Karena merupakan kolaborasi, kata Herry, tim yang mengelola halaman ini, selain dari Floresa, juga melibatkan perwakilan dari Sunspirit for Justice and Peace dan Rumah Baca Akasara.
“Kami juga melibatkan beberapa guru di dalam tim. Keterlibatan berbagai elemen ini menjadi bagian dari upaya memperluas jaringan kolaborasi,” katanya.
Elisabeth Hendrika ‘Ney’ Dinan, direktur Sunspirit for Justice and Peace berkata melalui upaya kolektif ini, “kita bersama-sama mendorong lahirnya para penulis muda terutama adik-adik sekolah menengah dan mahasiswa untuk mempublikasikan tulisan mereka.”
“Saya yakin banyak yang punya kemampuan berpikir kritis dan menuangkannya dalam bentuk tulisan, namun ruang publikasinya terbatas,” kata Ney.
“Tulisan-tulisan bagus berakhir di majalan dinding dan jurnal sekolah yang jangkauannya terbatas.

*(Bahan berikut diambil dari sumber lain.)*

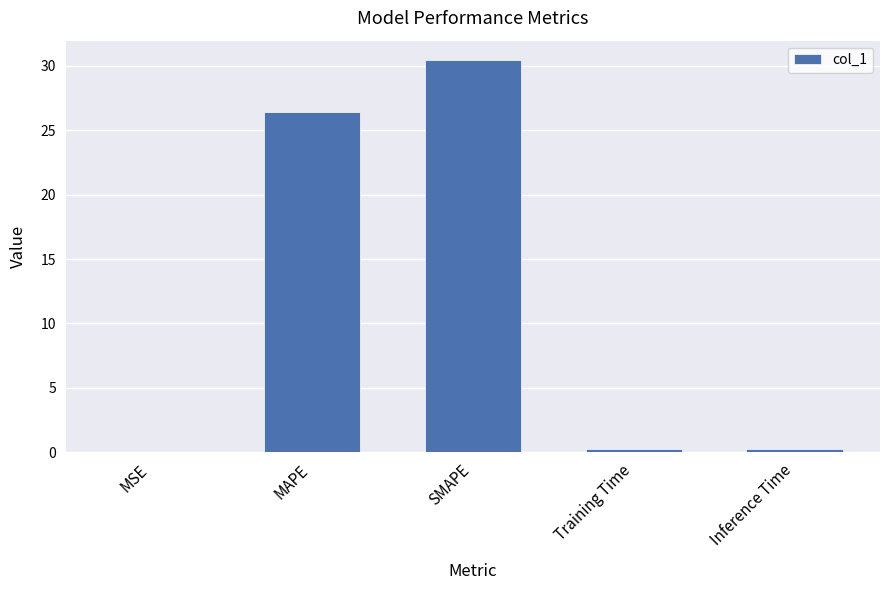

The value at MAPE is 26.4. True or false?

True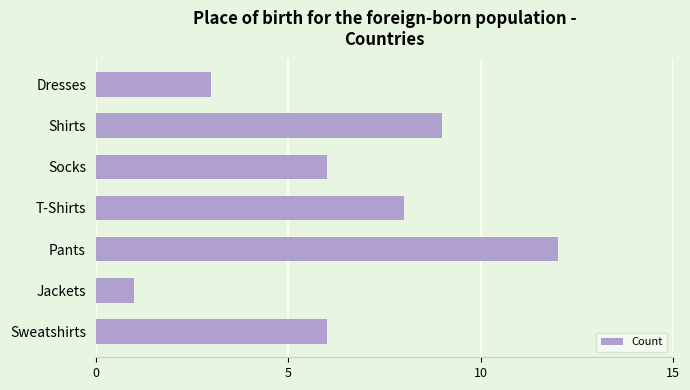

Reading bottom to top, extract all data points from this chart.

6	1	12	8	6	9	3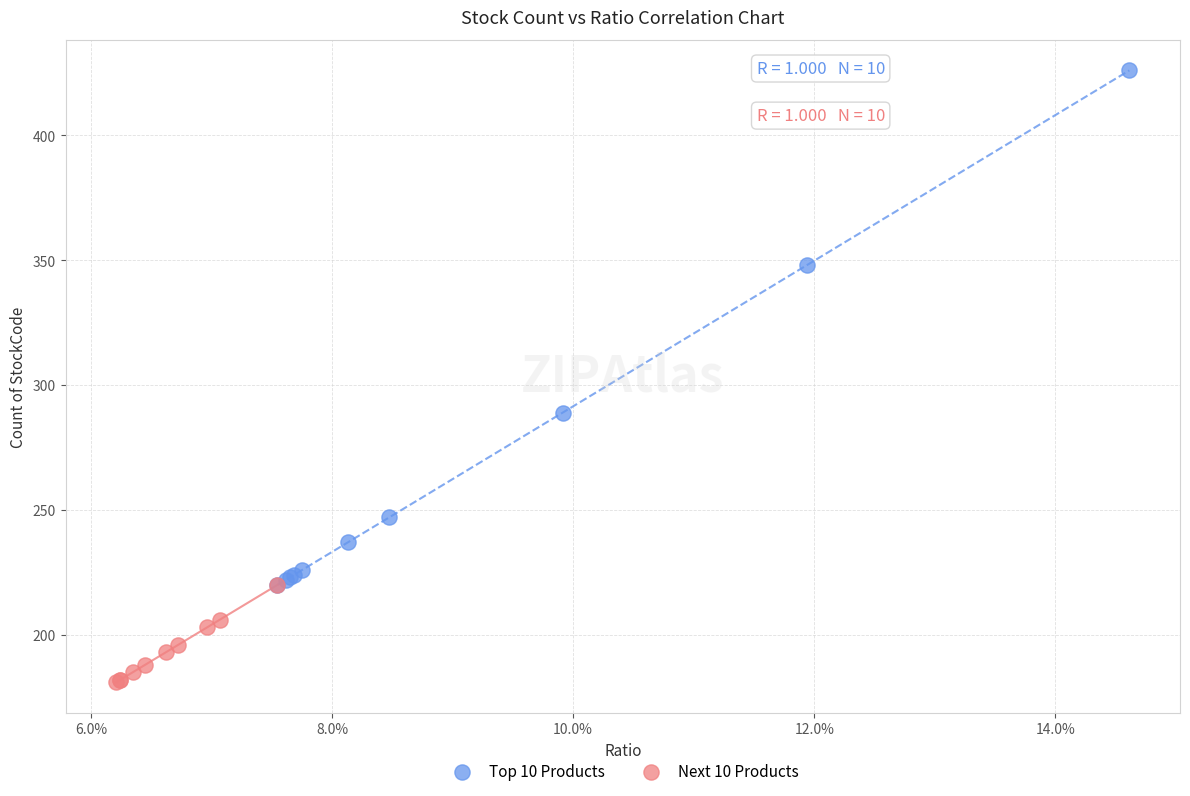

Which series has the widest spread of Y values?

Top 10 Products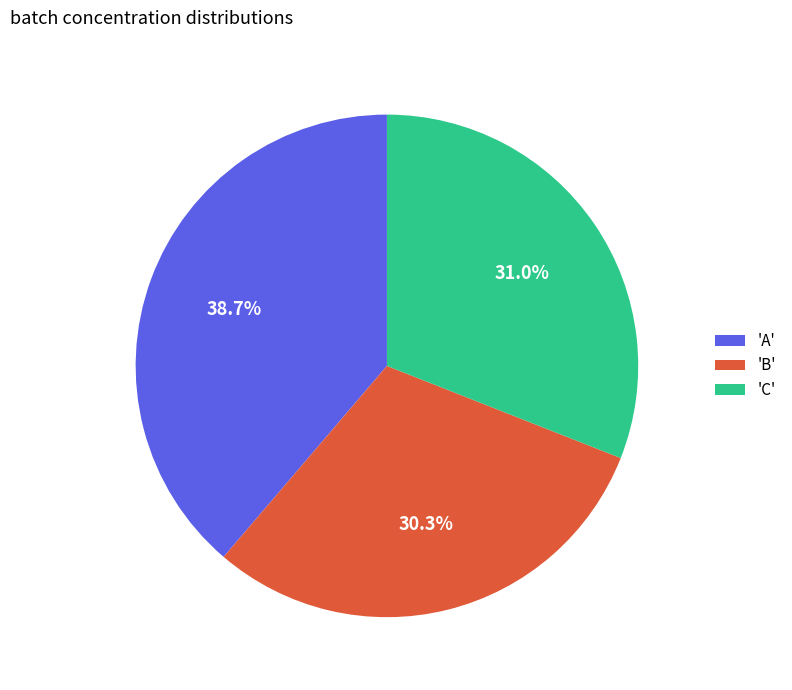

Between 'C' and 'A', which is larger?

'A'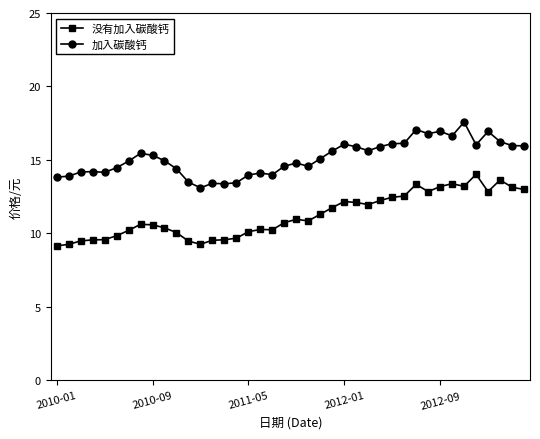

What is the lowest value of the 加入碳酸钙 series?

13.1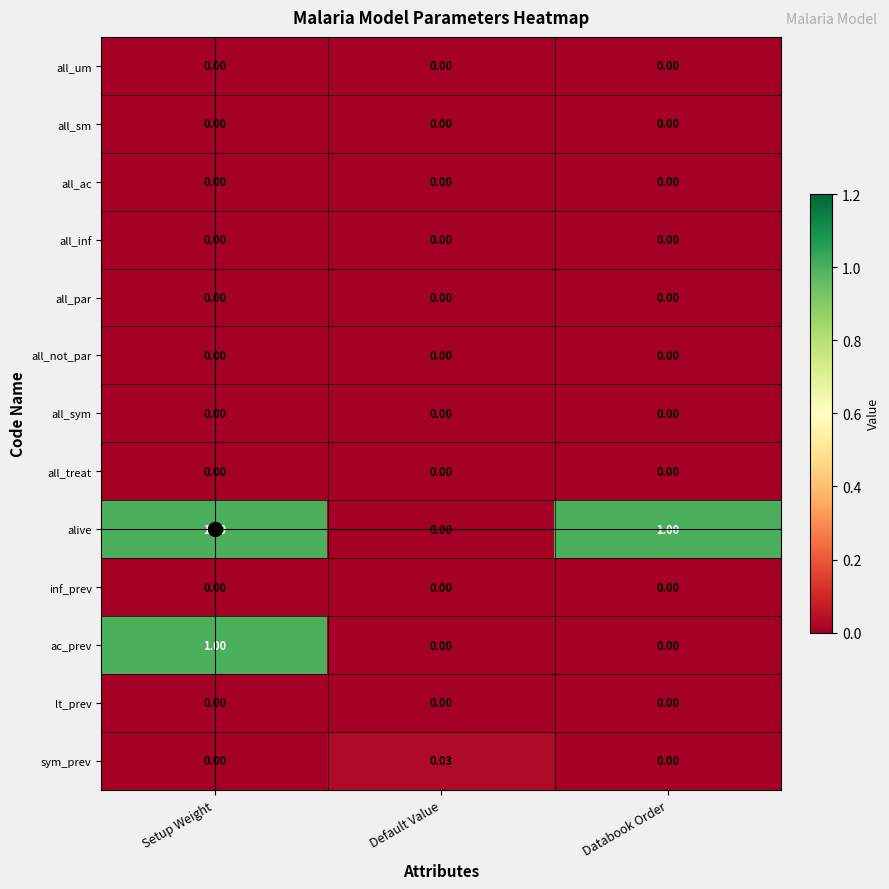

Which series has the largest total across all categories?

alive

Ruang KoLiterAksi ini memungkinkan tulisan mereka dibaca publik dalam skala ruang yang lebih luas,” tambahnya.
Sementara Gheril Ngalong, koordinator Rumah Baca Aksara mengatakan “tentu saja kami sangat antusias dengan kerja-kerja kolaborasi yang tujuannya sama, meningkatkan literasi.”
“Apa yang diupayakan tim Floresa selaras dengan semangat kami di Rumah Baca Akasara,” katanya.
Ia berharap inisiatif ini “menjadi wadah informasi yang edukatif untuk semua kalangan.”
“Terlebih khusus sebagai ruang apresiasi serta dukungan atas setiap upaya atau kerja-kerja baik dari para pegiat komunitas yang masih bergerak dengan langkah-langkah kecil,” kata Gheril.
Sejak dirancang pada bulan lalu, sejumlah tulisan telah dipublikasi di halaman ini.
Beberapa di antaranya adalah berita tentang kegiatan Sekolah Dasar Puing di Kabupaten Manggarai Barat menanam bambu, bagian dari upaya sekolah menjaga lingkungan. Berita ini ditulis seorang guru di sekolah tersebut.
Tulisan lain adalah opini Gerardus Kuma, seorang guru di Kabupaten Flores Timur tentang pentingnya pendidikan bagi anak-anak yang kini mengungsi akibat erupsi Gunung Lewotobi Laki-laki.
“Harapannya, pada waktu-waktu mendatang, kami bisa menerima lebih banyak tulisan lagi dari wilayah-wilayah lain di NTT,” kata Herry.